Originally created for the 1982 Venice Biennale, the installation of 32 Super 8 films projected simultaneously on a 13-by-36-foot gallery wall provided the cinematic equivalent of Roth’s endless flow of paper. Composed of fragments (three or four sequences were made each day over a four-month period), the films document all aspects of the artist’s life, from his most private moments to tourist views of San Marco in Venice and glittering still lifes of grocer’s shelves. Countless shots show the artist eating, drinking, smoking, reading, driving, meeting friends, and making art. With repetitive routine, the preparation and consumption of food becomes an obvious analogue for the ritualized activity of art production and consumption. Given the homeliness of these activities and a fairly primitive film-making technique, some of the images are as monotonous as the chores they represent; others are visually spectacular—bleak Icelandic seascapes, for example, or blue and white china on a tablecloth. But finally the most memorable are softly lit, still images which show the antihero/artist reading under covers in bed, looking like a giant beached whale.

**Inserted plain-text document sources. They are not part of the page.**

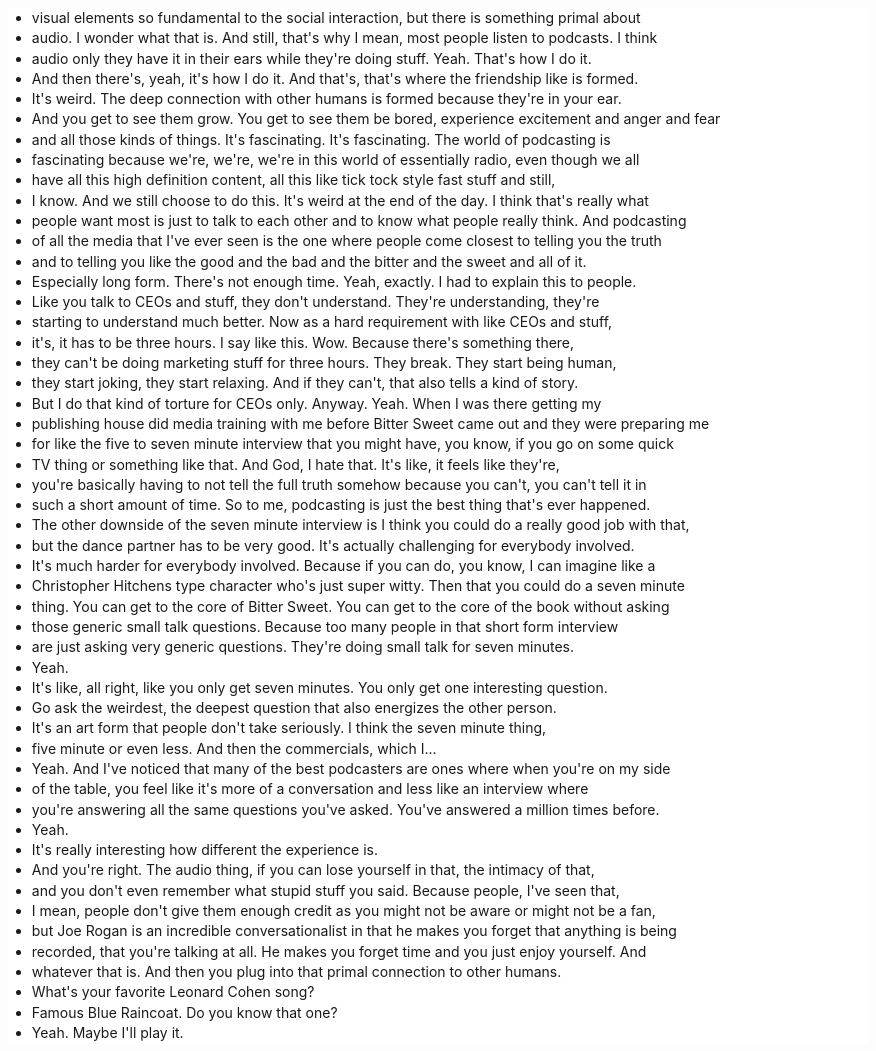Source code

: *  visual elements so fundamental to the social interaction, but there is something primal about
*  audio. I wonder what that is. And still, that's why I mean, most people listen to podcasts. I think
*  audio only they have it in their ears while they're doing stuff. Yeah. That's how I do it.
*  And then there's, yeah, it's how I do it. And that's, that's where the friendship like is formed.
*  It's weird. The deep connection with other humans is formed because they're in your ear.
*  And you get to see them grow. You get to see them be bored, experience excitement and anger and fear
*  and all those kinds of things. It's fascinating. It's fascinating. The world of podcasting is
*  fascinating because we're, we're, we're in this world of essentially radio, even though we all
*  have all this high definition content, all this like tick tock style fast stuff and still,
*  I know. And we still choose to do this. It's weird at the end of the day. I think that's really what
*  people want most is just to talk to each other and to know what people really think. And podcasting
*  of all the media that I've ever seen is the one where people come closest to telling you the truth
*  and to telling you like the good and the bad and the bitter and the sweet and all of it.
*  Especially long form. There's not enough time. Yeah, exactly. I had to explain this to people.
*  Like you talk to CEOs and stuff, they don't understand. They're understanding, they're
*  starting to understand much better. Now as a hard requirement with like CEOs and stuff,
*  it's, it has to be three hours. I say like this. Wow. Because there's something there,
*  they can't be doing marketing stuff for three hours. They break. They start being human,
*  they start joking, they start relaxing. And if they can't, that also tells a kind of story.
*  But I do that kind of torture for CEOs only. Anyway. Yeah. When I was there getting my
*  publishing house did media training with me before Bitter Sweet came out and they were preparing me
*  for like the five to seven minute interview that you might have, you know, if you go on some quick
*  TV thing or something like that. And God, I hate that. It's like, it feels like they're,
*  you're basically having to not tell the full truth somehow because you can't, you can't tell it in
*  such a short amount of time. So to me, podcasting is just the best thing that's ever happened.
*  The other downside of the seven minute interview is I think you could do a really good job with that,
*  but the dance partner has to be very good. It's actually challenging for everybody involved.
*  It's much harder for everybody involved. Because if you can do, you know, I can imagine like a
*  Christopher Hitchens type character who's just super witty. Then that you could do a seven minute
*  thing. You can get to the core of Bitter Sweet. You can get to the core of the book without asking
*  those generic small talk questions. Because too many people in that short form interview
*  are just asking very generic questions. They're doing small talk for seven minutes.
*  Yeah.
*  It's like, all right, like you only get seven minutes. You only get one interesting question.
*  Go ask the weirdest, the deepest question that also energizes the other person.
*  It's an art form that people don't take seriously. I think the seven minute thing,
*  five minute or even less. And then the commercials, which I...
*  Yeah. And I've noticed that many of the best podcasters are ones where when you're on my side
*  of the table, you feel like it's more of a conversation and less like an interview where
*  you're answering all the same questions you've asked. You've answered a million times before.
*  Yeah.
*  It's really interesting how different the experience is.
*  And you're right. The audio thing, if you can lose yourself in that, the intimacy of that,
*  and you don't even remember what stupid stuff you said. Because people, I've seen that,
*  I mean, people don't give them enough credit as you might not be aware or might not be a fan,
*  but Joe Rogan is an incredible conversationalist in that he makes you forget that anything is being
*  recorded, that you're talking at all. He makes you forget time and you just enjoy yourself. And
*  whatever that is. And then you plug into that primal connection to other humans.
*  What's your favorite Leonard Cohen song?
*  Famous Blue Raincoat. Do you know that one?
*  Yeah. Maybe I'll play it.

The underside of Roth’s cornucopia of creativity is exposed in a catalogue he prepared for the film. Using the format of a scrapbook diary illustrated with Polaroids, the text chronicles the same details of daily existence as the film, but the handwritten entries, translated by the artist for this exhibition, capture what eluded celluloid: both artistic and psychological fears and failures, repeated bouts of drinking, hangovers, and depression. These melancholy confessions do not merely invoke sympathy but demonstrate Roth’s pursuit of imperfection or “the strength to show lack of strength.” Confessional tracts are not unfamiliar adjuncts to the figure of the alienated avant-garde artist; Roth’s fragmentation procedures, his defiance of convention, and even his nasty transgressions are also standard Modern strategies. But his blunt admissions of gargantuan fallibility transcend rhetoric and prosaic self-indulgence to evoke the mood of Franz Kafka and Günter Grass.

From a psychological perspective the proliferating self-portraits, bursting books, and continual collecting appear like items on a pathological menu—evidence of narcissism, fetishism, and obsession. Like some of the physical and esthetic transgressions of ’70s body art, Roth’s poetic admissions are frightening because they are so bizarre and so immediate. In rejecting more current masks of irony or cloaks of theatrical representation to mediate his alarming exposure of emptiness, Roth pushes the reader to the same edge on which he balances, forcing the question of the location of the art between private psychology and public presentation. Despite the flood of work he produces, he regrets his inability to reveal what he calls the “terrible” in his work; he should take comfort in the fact that the “terrible” does indeed stalk through his language, albeit constantly deferred by his “horrible joy of production.” As inventive and even beautiful as Roth’s individual artist’s books are, his real artistic power lies in his Gesamtkunstwerk, in its continual slippage between boundaries and its plenitude of imaginative improvisation.